YOUR OBJECTIVE: All records below are to be transcribed exactly, with every picture left out.
START SUPPLIED DATA
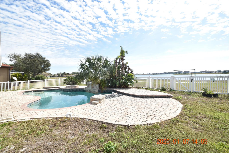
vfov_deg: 77.3
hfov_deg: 100.4
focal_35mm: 15
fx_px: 95
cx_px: 114
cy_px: 76
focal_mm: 10
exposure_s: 1/320
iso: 200
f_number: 9
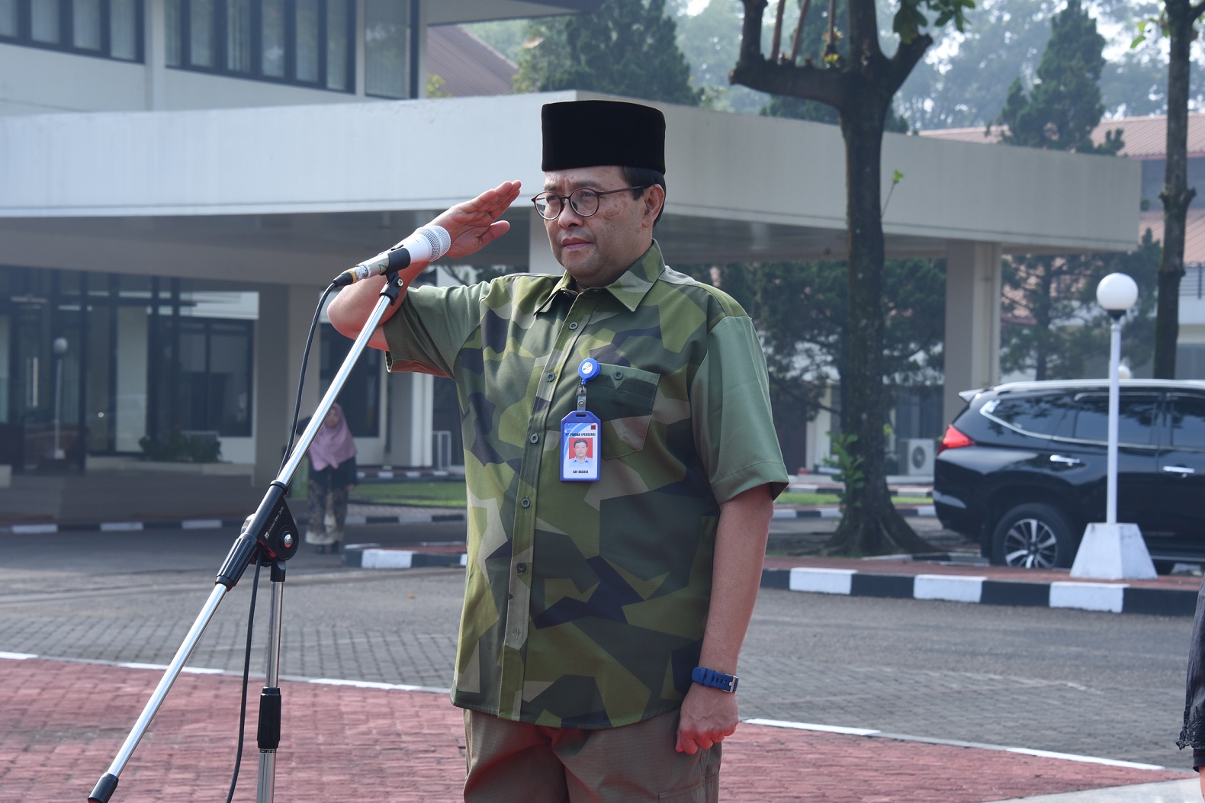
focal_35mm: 98
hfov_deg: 20.8
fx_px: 3280
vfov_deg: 14.0
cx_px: 602
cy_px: 402
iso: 640
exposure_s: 1/160
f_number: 13
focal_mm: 98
END SUPPLIED DATA
SOLUTION FOR THIS TASK:
vfov_deg: 77.3
hfov_deg: 100.4
focal_35mm: 15
fx_px: 95
cx_px: 114
cy_px: 76
focal_mm: 10
exposure_s: 1/320
iso: 200
f_number: 9
focal_35mm: 98
hfov_deg: 20.8
fx_px: 3280
vfov_deg: 14.0
cx_px: 602
cy_px: 402
iso: 640
exposure_s: 1/160
f_number: 13
focal_mm: 98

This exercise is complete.